Cluster analysis itself is not one specific algorithm, but the general task to be solved. It can be achieved by various algorithms that differ significantly in their notion of what constitutes a cluster and how to efficiently find them. Popular notions of clusters include groups with small distances among the cluster members, dense areas of the data space, intervals or particular statistical distributions. Clustering can therefore be formulated as a multi-objective optimization problem. The appropriate clustering algorithm and parameter settings (including values such as the distance function to use, a density threshold or the number of expected clusters) depend on the individual data set and intended use of the results. Cluster analysis as such is not an automatic task, but an iterative process of knowledge discovery or interactive multi-objective optimization that involves trial and failure. It will often be necessary to modify data preprocessing and model parameters until the result achieves the desired properties.
Besides the term clustering, there are a number of terms with similar meanings, including automatic classification, numerical taxonomy, botryology (from Greek βότρυς “grape”) and typological analysis. The subtle differences are often in the usage of the results: while in data mining, the resulting groups are the matter of interest, in automatic classification the resulting discriminative power is of interest. This often leads to misunderstandings between researchers coming from the fields of data mining and machine learning, since they use the same terms and often the same algorithms, but have different goals.
According to Vladimir Estivill-Castro, the notion of a “cluster” cannot be precisely defined, which is one of the reasons why there are so many clustering algorithms. There is a common denominator: a group of data objects. However, different researchers employ different cluster models, and for each of these cluster models again different algorithms can be given. The notion of a cluster, as found by different algorithms, varies significantly in its properties. Understanding these “cluster models” is key to understanding the differences between the various algorithms. Typical cluster models include
- Connectivity models: for example hierarchical clustering builds models based on distance connectivity.
- Centroid models: for example the k-means algorithm represents each cluster by a single mean vector.
- Distribution models: clusters are modeled using statistical distributions, such as multivariate normal distributions used by the Expectation-maximization algorithm.
- Density models: for example DBSCAN and OPTICS defines clusters as connected dense regions in the data space.
- Subspace models: in Biclustering (also known as Co-clustering or two-mode-clustering), clusters are modeled with both cluster members and relevant attributes.
- Group models: some algorithms do not provide a refined model for their results and just provide the grouping information.
- Graph-based models: a clique, i.e., a subset of nodes in a graph such that every two nodes in the subset are connected by an edge can be considered as a prototypical form of cluster.
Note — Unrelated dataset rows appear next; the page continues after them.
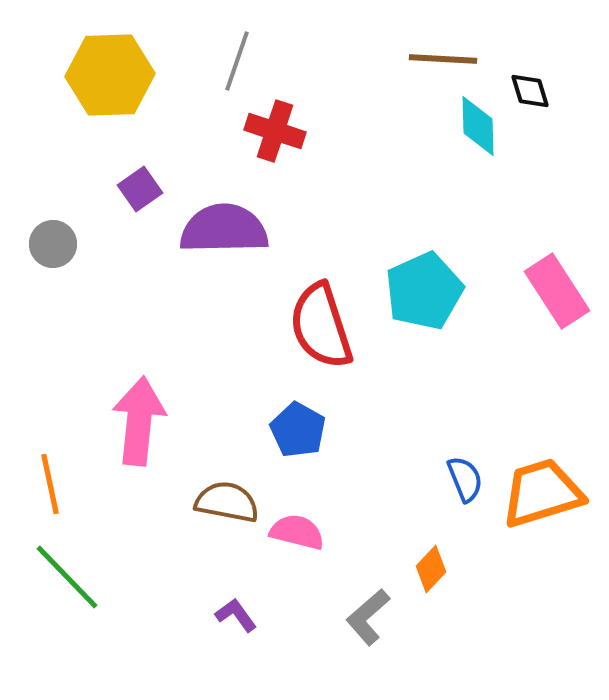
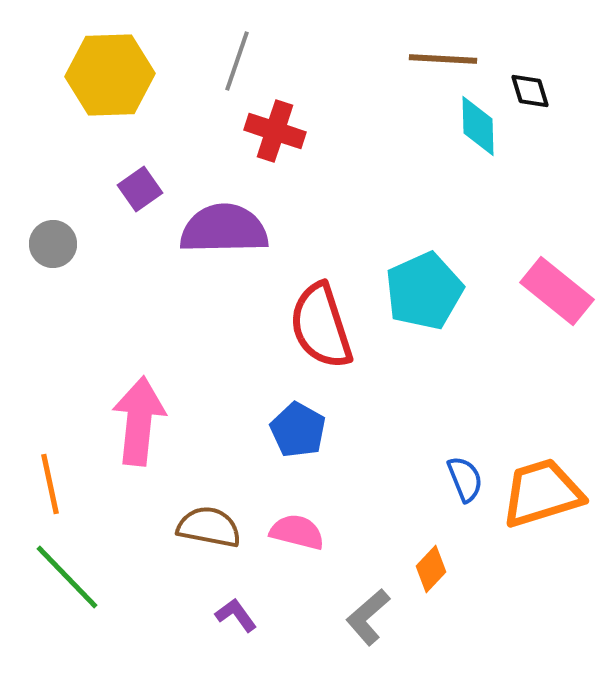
pink rectangle: rotated 18 degrees counterclockwise
brown semicircle: moved 18 px left, 25 px down
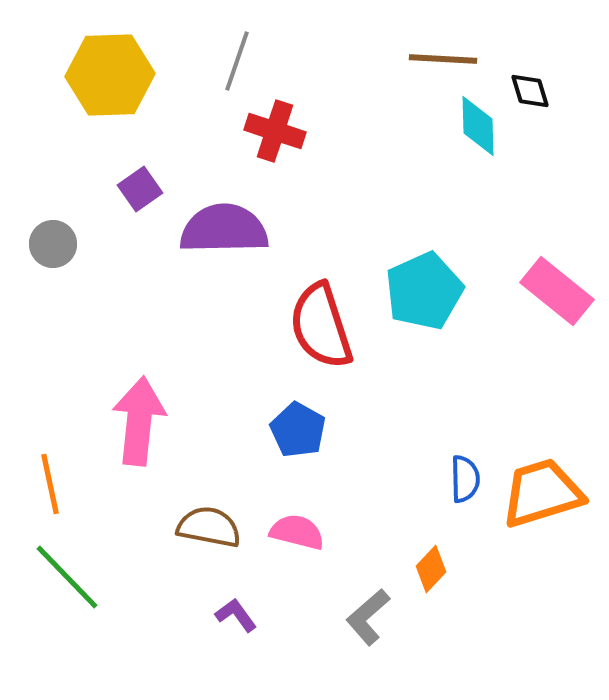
blue semicircle: rotated 21 degrees clockwise
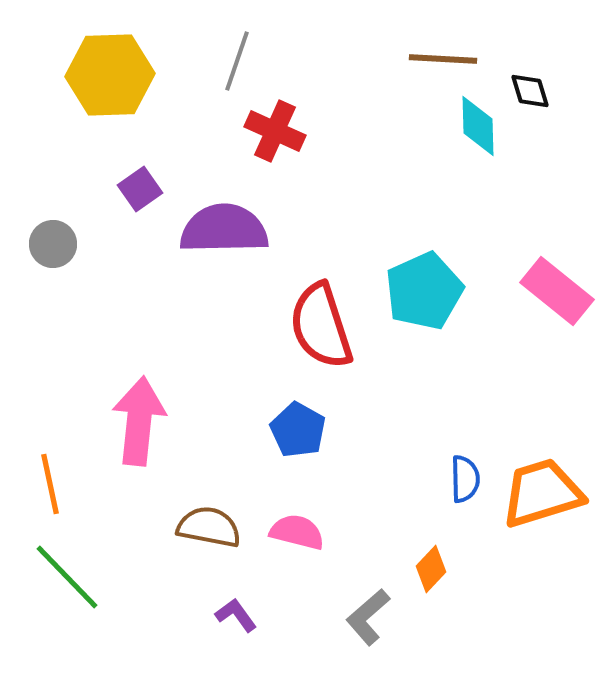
red cross: rotated 6 degrees clockwise
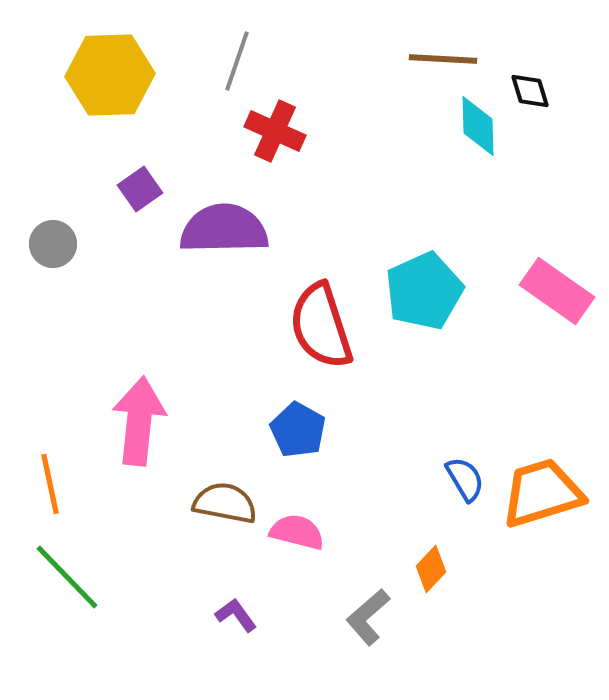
pink rectangle: rotated 4 degrees counterclockwise
blue semicircle: rotated 30 degrees counterclockwise
brown semicircle: moved 16 px right, 24 px up
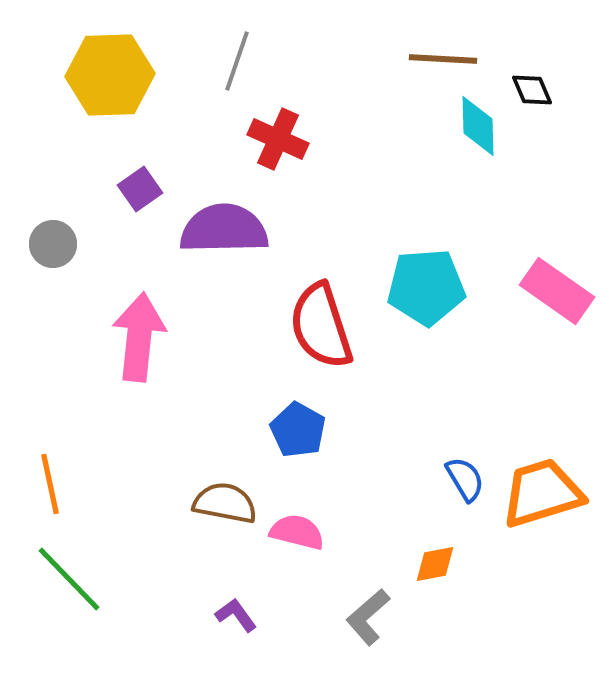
black diamond: moved 2 px right, 1 px up; rotated 6 degrees counterclockwise
red cross: moved 3 px right, 8 px down
cyan pentagon: moved 2 px right, 4 px up; rotated 20 degrees clockwise
pink arrow: moved 84 px up
orange diamond: moved 4 px right, 5 px up; rotated 36 degrees clockwise
green line: moved 2 px right, 2 px down
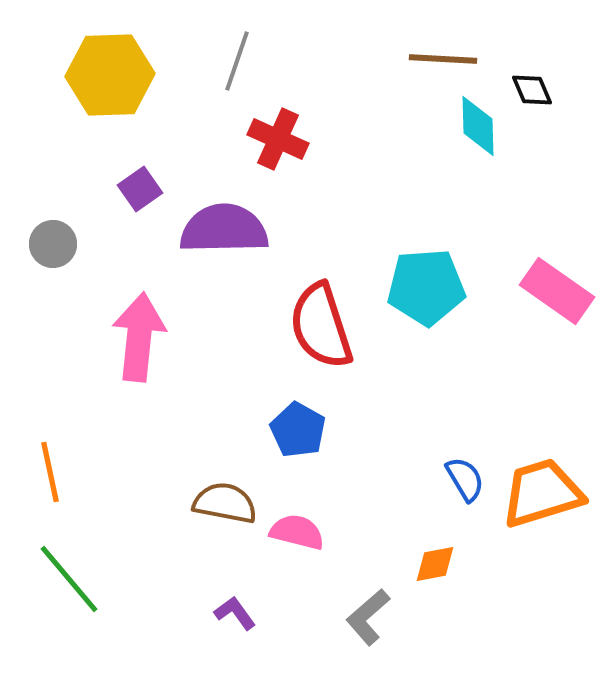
orange line: moved 12 px up
green line: rotated 4 degrees clockwise
purple L-shape: moved 1 px left, 2 px up
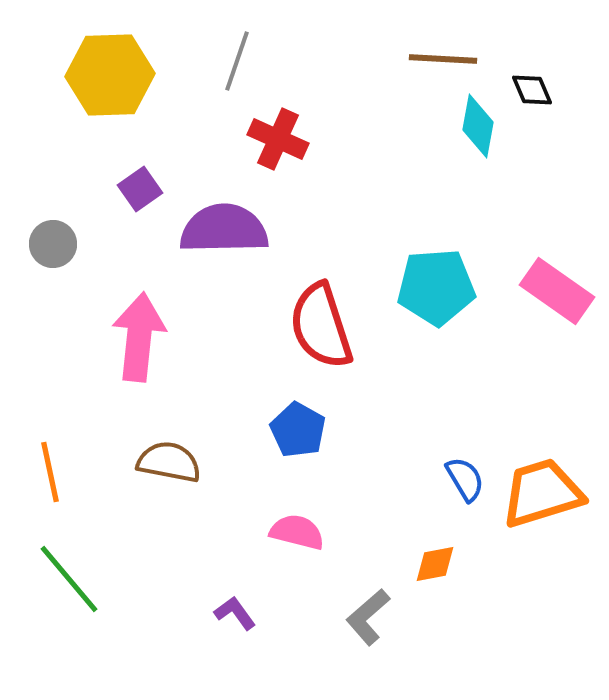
cyan diamond: rotated 12 degrees clockwise
cyan pentagon: moved 10 px right
brown semicircle: moved 56 px left, 41 px up
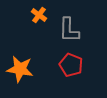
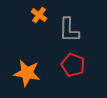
red pentagon: moved 2 px right
orange star: moved 7 px right, 4 px down
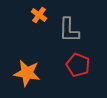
red pentagon: moved 5 px right
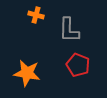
orange cross: moved 3 px left; rotated 21 degrees counterclockwise
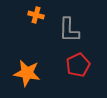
red pentagon: rotated 25 degrees clockwise
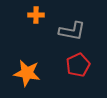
orange cross: rotated 14 degrees counterclockwise
gray L-shape: moved 3 px right, 1 px down; rotated 80 degrees counterclockwise
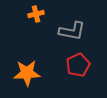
orange cross: moved 1 px up; rotated 14 degrees counterclockwise
orange star: rotated 12 degrees counterclockwise
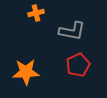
orange cross: moved 1 px up
orange star: moved 1 px left, 1 px up
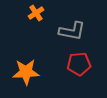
orange cross: rotated 21 degrees counterclockwise
red pentagon: moved 1 px right, 1 px up; rotated 20 degrees clockwise
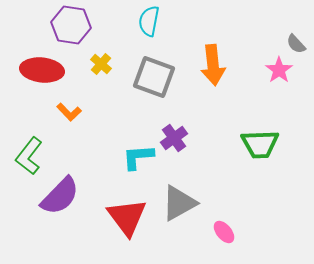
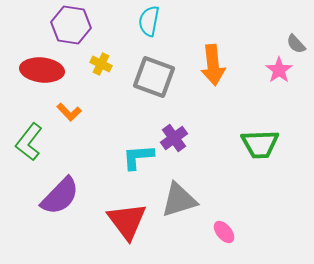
yellow cross: rotated 15 degrees counterclockwise
green L-shape: moved 14 px up
gray triangle: moved 3 px up; rotated 12 degrees clockwise
red triangle: moved 4 px down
Relaxations of the complete connectivity requirement (a fraction of the edges can be missing) are known as quasi-cliques.
A “clustering” is essentially a set of such clusters, usually containing all objects in the data set. Additionally, it may specify the relationship of the clusters to each other, for example a hierarchy of clusters embedded in each other. Clusterings can be roughly distinguished as
- hard clustering: each object belongs to a cluster or not
- soft clustering (also: fuzzy clustering): each object belongs to each cluster to a certain degree (e.g. a likelihood of belonging to the cluster)
There are also finer distinctions possible, for example
- strict partitioning clustering: here each object belongs to exactly one cluster
- strict partitioning clustering with outliers: objects can also belong to no cluster, and are considered outliers.
- overlapping clustering (also: alternative clustering, multi-view clustering): while usually a hard clustering, objects may belong to more than one cluster.
- hierarchical clustering: objects that belong to a child cluster also belong to the parent cluster subspace clustering: while an overlapping clustering, within a uniquely defined subspace, clusters are not expected to overlap.